● Exercise
Please copy the data below exactly; none of the pictures in it belong in the copy.

● Extracted page text data
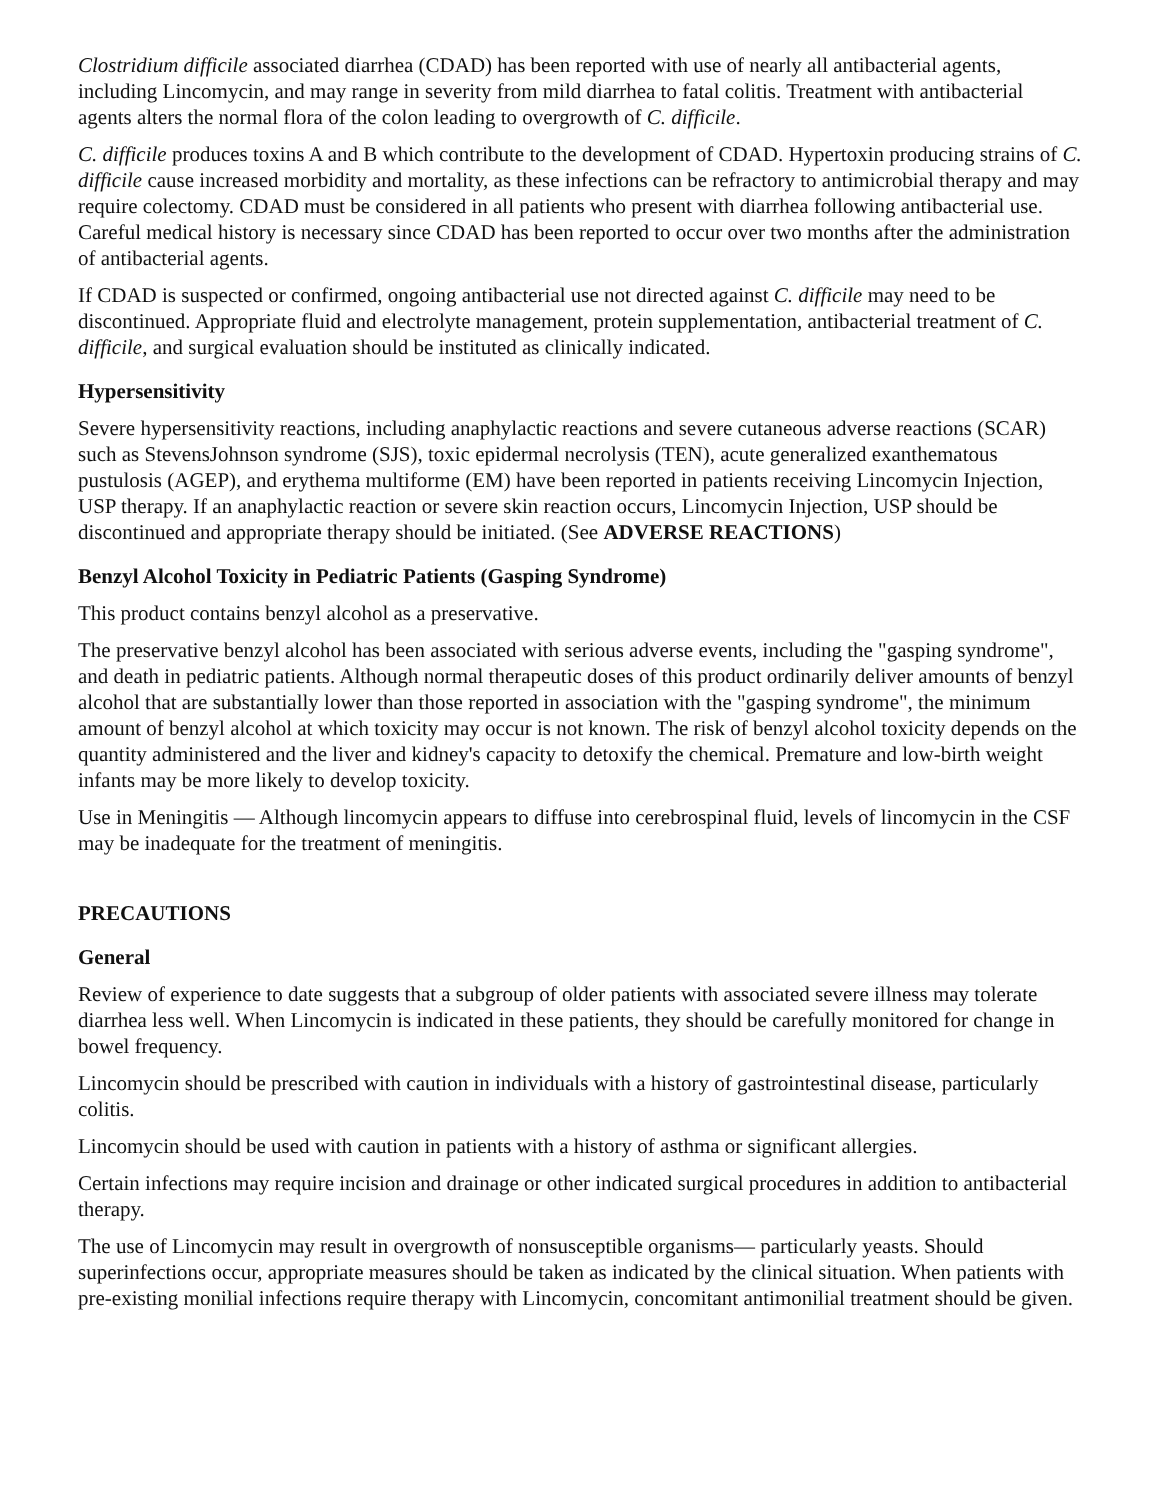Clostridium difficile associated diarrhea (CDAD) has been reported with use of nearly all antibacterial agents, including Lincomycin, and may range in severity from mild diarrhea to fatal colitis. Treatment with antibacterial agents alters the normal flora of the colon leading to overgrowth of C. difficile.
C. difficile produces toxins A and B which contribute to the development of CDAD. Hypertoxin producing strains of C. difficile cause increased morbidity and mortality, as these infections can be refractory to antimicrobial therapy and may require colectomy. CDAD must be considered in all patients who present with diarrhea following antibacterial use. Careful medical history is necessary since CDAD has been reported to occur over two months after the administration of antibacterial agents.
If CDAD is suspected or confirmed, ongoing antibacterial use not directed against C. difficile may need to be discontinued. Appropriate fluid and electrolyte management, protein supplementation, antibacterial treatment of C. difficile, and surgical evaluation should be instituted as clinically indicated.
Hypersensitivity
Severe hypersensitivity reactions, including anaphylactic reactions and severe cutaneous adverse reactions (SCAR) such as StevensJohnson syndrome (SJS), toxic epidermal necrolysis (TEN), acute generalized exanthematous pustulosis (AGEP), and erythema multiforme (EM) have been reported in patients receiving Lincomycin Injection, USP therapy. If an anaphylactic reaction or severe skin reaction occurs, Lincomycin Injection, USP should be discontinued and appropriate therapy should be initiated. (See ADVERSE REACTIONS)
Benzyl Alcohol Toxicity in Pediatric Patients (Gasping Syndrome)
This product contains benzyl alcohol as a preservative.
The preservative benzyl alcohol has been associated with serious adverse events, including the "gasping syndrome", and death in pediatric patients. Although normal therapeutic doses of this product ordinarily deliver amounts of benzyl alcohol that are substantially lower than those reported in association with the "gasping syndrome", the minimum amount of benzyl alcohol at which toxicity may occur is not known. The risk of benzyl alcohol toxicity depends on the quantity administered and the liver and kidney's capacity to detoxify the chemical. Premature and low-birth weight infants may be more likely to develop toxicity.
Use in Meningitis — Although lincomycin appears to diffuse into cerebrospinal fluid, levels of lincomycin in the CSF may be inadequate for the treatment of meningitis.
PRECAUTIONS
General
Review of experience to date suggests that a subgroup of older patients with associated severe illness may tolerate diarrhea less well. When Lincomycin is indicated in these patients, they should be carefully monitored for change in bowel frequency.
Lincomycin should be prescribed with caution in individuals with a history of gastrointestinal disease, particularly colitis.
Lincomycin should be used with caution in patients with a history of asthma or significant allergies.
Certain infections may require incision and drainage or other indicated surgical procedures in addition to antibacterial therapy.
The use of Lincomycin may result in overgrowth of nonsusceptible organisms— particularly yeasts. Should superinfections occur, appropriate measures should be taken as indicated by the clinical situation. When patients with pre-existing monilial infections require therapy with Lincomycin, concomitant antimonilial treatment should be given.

● Solution for this problem
Clostridium difficile associated diarrhea (CDAD) has been reported with use of nearly all antibacterial agents, including Lincomycin, and may range in severity from mild diarrhea to fatal colitis. Treatment with antibacterial agents alters the normal flora of the colon leading to overgrowth of C. difficile.
C. difficile produces toxins A and B which contribute to the development of CDAD. Hypertoxin producing strains of C. difficile cause increased morbidity and mortality, as these infections can be refractory to antimicrobial therapy and may require colectomy. CDAD must be considered in all patients who present with diarrhea following antibacterial use. Careful medical history is necessary since CDAD has been reported to occur over two months after the administration of antibacterial agents.
If CDAD is suspected or confirmed, ongoing antibacterial use not directed against C. difficile may need to be discontinued. Appropriate fluid and electrolyte management, protein supplementation, antibacterial treatment of C. difficile, and surgical evaluation should be instituted as clinically indicated.
Hypersensitivity
Severe hypersensitivity reactions, including anaphylactic reactions and severe cutaneous adverse reactions (SCAR) such as StevensJohnson syndrome (SJS), toxic epidermal necrolysis (TEN), acute generalized exanthematous pustulosis (AGEP), and erythema multiforme (EM) have been reported in patients receiving Lincomycin Injection, USP therapy. If an anaphylactic reaction or severe skin reaction occurs, Lincomycin Injection, USP should be discontinued and appropriate therapy should be initiated. (See ADVERSE REACTIONS)
Benzyl Alcohol Toxicity in Pediatric Patients (Gasping Syndrome)
This product contains benzyl alcohol as a preservative.
The preservative benzyl alcohol has been associated with serious adverse events, including the "gasping syndrome", and death in pediatric patients. Although normal therapeutic doses of this product ordinarily deliver amounts of benzyl alcohol that are substantially lower than those reported in association with the "gasping syndrome", the minimum amount of benzyl alcohol at which toxicity may occur is not known. The risk of benzyl alcohol toxicity depends on the quantity administered and the liver and kidney's capacity to detoxify the chemical. Premature and low-birth weight infants may be more likely to develop toxicity.
Use in Meningitis — Although lincomycin appears to diffuse into cerebrospinal fluid, levels of lincomycin in the CSF may be inadequate for the treatment of meningitis.
PRECAUTIONS
General
Review of experience to date suggests that a subgroup of older patients with associated severe illness may tolerate diarrhea less well. When Lincomycin is indicated in these patients, they should be carefully monitored for change in bowel frequency.
Lincomycin should be prescribed with caution in individuals with a history of gastrointestinal disease, particularly colitis.
Lincomycin should be used with caution in patients with a history of asthma or significant allergies.
Certain infections may require incision and drainage or other indicated surgical procedures in addition to antibacterial therapy.
The use of Lincomycin may result in overgrowth of nonsusceptible organisms— particularly yeasts. Should superinfections occur, appropriate measures should be taken as indicated by the clinical situation. When patients with pre-existing monilial infections require therapy with Lincomycin, concomitant antimonilial treatment should be given.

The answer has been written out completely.